Find the line containing "Mark the closet rod with a point. In pixels." in the data below and repeat it, along with all later lines, exactly through the last one.

Listed records:
*** Block opens ***

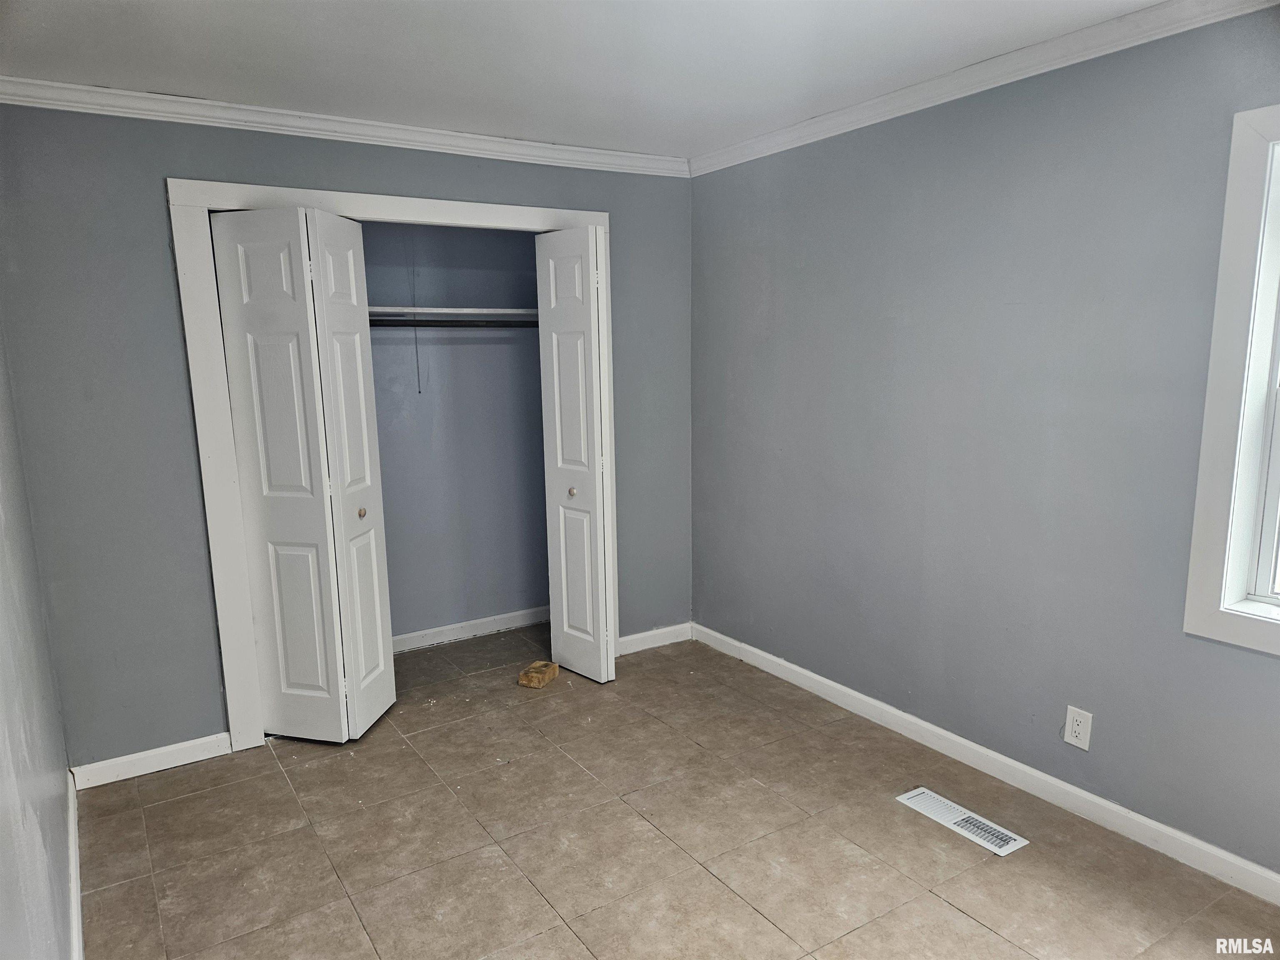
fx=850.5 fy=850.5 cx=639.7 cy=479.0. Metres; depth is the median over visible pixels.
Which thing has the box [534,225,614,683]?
bifold door
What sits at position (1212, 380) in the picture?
window
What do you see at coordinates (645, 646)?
baseboard
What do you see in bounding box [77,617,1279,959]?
floor
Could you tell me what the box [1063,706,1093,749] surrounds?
electrical outlet
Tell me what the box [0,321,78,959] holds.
left wall
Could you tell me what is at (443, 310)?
closet shelf
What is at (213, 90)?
ceiling
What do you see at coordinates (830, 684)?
baseboard
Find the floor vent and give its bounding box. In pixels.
[896,786,1028,856]
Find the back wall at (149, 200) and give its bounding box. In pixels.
[0,103,694,773]
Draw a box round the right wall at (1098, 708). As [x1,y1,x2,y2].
[690,2,1279,880]
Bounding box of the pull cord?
[410,249,422,393]
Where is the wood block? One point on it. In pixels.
(531, 681)
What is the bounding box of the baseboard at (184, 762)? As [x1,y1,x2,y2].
[70,731,232,789]
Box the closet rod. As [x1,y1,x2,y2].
[370,317,535,327]
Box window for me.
[1181,99,1279,656]
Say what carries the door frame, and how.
attached to the back wall at (149, 200)
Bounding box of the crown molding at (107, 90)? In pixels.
[0,77,690,177]
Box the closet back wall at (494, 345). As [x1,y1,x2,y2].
[363,223,547,644]
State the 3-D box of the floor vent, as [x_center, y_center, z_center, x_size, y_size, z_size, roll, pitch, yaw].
[1.040,1.106,2.778,0.138,0.009,0.402,-7,12,-32]
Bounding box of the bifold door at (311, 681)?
[209,203,397,744]
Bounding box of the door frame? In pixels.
[170,177,612,751]
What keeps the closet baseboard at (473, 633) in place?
attached to the closet back wall at (494, 345)
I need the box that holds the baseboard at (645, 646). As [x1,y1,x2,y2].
[615,622,692,655]
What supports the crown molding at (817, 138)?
attached to the right wall at (1098, 708)
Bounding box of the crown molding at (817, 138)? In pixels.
[691,0,1279,174]
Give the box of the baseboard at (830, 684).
[695,621,1279,904]
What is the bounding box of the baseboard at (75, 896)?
[65,767,84,959]
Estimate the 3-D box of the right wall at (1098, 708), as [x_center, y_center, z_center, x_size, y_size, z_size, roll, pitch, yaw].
[1.378,-0.136,2.798,0.151,2.448,4.360,-7,12,-32]
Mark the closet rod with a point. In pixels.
(398, 321)
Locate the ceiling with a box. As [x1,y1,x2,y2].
[0,0,1173,161]
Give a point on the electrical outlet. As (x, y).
(1082, 727)
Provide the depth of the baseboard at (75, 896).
2.42 m
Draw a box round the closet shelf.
[367,304,536,321]
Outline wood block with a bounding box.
[517,660,559,688]
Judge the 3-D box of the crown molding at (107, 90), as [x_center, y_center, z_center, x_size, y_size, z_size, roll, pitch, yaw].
[-1.031,-1.370,3.357,2.877,0.074,0.062,-7,12,-32]
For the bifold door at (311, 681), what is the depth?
3.25 m
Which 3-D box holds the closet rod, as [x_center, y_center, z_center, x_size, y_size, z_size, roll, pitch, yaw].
[-1.004,-0.738,3.983,1.635,0.054,0.057,-7,12,-32]
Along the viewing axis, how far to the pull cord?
4.15 m
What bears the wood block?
on the floor
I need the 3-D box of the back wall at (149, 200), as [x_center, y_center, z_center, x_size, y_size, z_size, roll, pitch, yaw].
[-0.940,-0.234,3.666,2.915,2.437,0.125,-7,12,-32]
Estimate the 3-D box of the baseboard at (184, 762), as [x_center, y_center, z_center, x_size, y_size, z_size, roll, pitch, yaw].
[-1.827,1.050,3.196,0.506,0.086,0.014,-7,12,-32]
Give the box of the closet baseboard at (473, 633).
[390,606,547,652]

*** Block closes ***

Exercise response:
Mark the closet rod with a point. In pixels.
(398, 321)
Locate the ceiling with a box. As [x1,y1,x2,y2].
[0,0,1173,161]
Give a point on the electrical outlet. As (x, y).
(1082, 727)
Provide the depth of the baseboard at (75, 896).
2.42 m
Draw a box round the closet shelf.
[367,304,536,321]
Outline wood block with a bounding box.
[517,660,559,688]
Judge the 3-D box of the crown molding at (107, 90), as [x_center, y_center, z_center, x_size, y_size, z_size, roll, pitch, yaw].
[-1.031,-1.370,3.357,2.877,0.074,0.062,-7,12,-32]
For the bifold door at (311, 681), what is the depth?
3.25 m
Which 3-D box holds the closet rod, as [x_center, y_center, z_center, x_size, y_size, z_size, roll, pitch, yaw].
[-1.004,-0.738,3.983,1.635,0.054,0.057,-7,12,-32]
Along the viewing axis, how far to the pull cord?
4.15 m
What bears the wood block?
on the floor
I need the 3-D box of the back wall at (149, 200), as [x_center, y_center, z_center, x_size, y_size, z_size, roll, pitch, yaw].
[-0.940,-0.234,3.666,2.915,2.437,0.125,-7,12,-32]
Estimate the 3-D box of the baseboard at (184, 762), as [x_center, y_center, z_center, x_size, y_size, z_size, roll, pitch, yaw].
[-1.827,1.050,3.196,0.506,0.086,0.014,-7,12,-32]
Give the box of the closet baseboard at (473, 633).
[390,606,547,652]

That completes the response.